It’s with mixed feelings that Oak Bay artist Ilka Bauer accepted the juried prize for an art show underway in Vancouver.
Bauer’s piece, Leaking Time, is premised on the lack of progress despite 25 years of annual climate change meetings and that, despite the pandemic, humanity needs to equally focus on its efforts to mitigate climate change.
Regardless, Bauer is pleased that the Federation Gallery’s jury for the “Crisis” exhibition, which calls for a green recovery after COVID, chose her work of the more than 60 odd pieces submitted.
“The main point the piece is trying to make is that for the last 25 years, leaders from around the world meet to talk about climate change at the [United Nations Framework Convention on Climate Change] but we’re still not on top of the problem,” Bauer said. “And the time we have to stay under 1.5-degree Celsius, or two degrees max, is getting shorter despite 25 years of talks.”
The talks started in Berlin in 1995 and took place most recently in Madrid in 2019. And yet, throughout this period, greenhouse gas emissions and global temperatures have continued to rise, Bauer noted.
|Plastic Ocean by Oak Bay resident Gabriela Hirt is in the Federation of Canadian Artist's "Crisis" exhibition on now in Vancouver. (Gabriela Hirt Image)|
After her solo show at the Gage Gallery last year Bauer took a break from art, and when she returned she added acrylic paint to her medium of choice, sketching.
The artist sees a clock in Leaking Time while there is also strong symbolism in the fading maple leaf. It’s a shrinking, fading leaf, fall coloured to symbolize the end of the life cycle.
“Time is running away,” Bauer said.
Bauer’s piece is one of two by Oak Bay artists in the Federation Gallery exhibition along with Gabriela Hirt.

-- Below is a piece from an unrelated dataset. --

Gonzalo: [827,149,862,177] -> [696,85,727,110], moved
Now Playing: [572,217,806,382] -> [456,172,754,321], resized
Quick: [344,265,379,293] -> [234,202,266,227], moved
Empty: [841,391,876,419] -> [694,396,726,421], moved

Hirt submitted a mixed-media piece that incorporates plastic bits found on Oak Bay beaches.
“Plastic found on beaches in Oak Bay tangibly show how our wasteful lifestyle endangers the ocean life we depend upon,” Hirt noted. “The liveliness of the whales, seemingly unfazed with the fall-out, reminds us how resilient nature is. We still can make changes, slow consumption and global warming, and our natural environment will quickly recover.”
Hirt will donate 50 per cent of the proceeds to the David Suzuki Foundation should her piece sell in the Federation of Canadian Artists show, which runs until Oct. 18 at the Federation Gallery, 1241 Cartwright St. in Vancouver.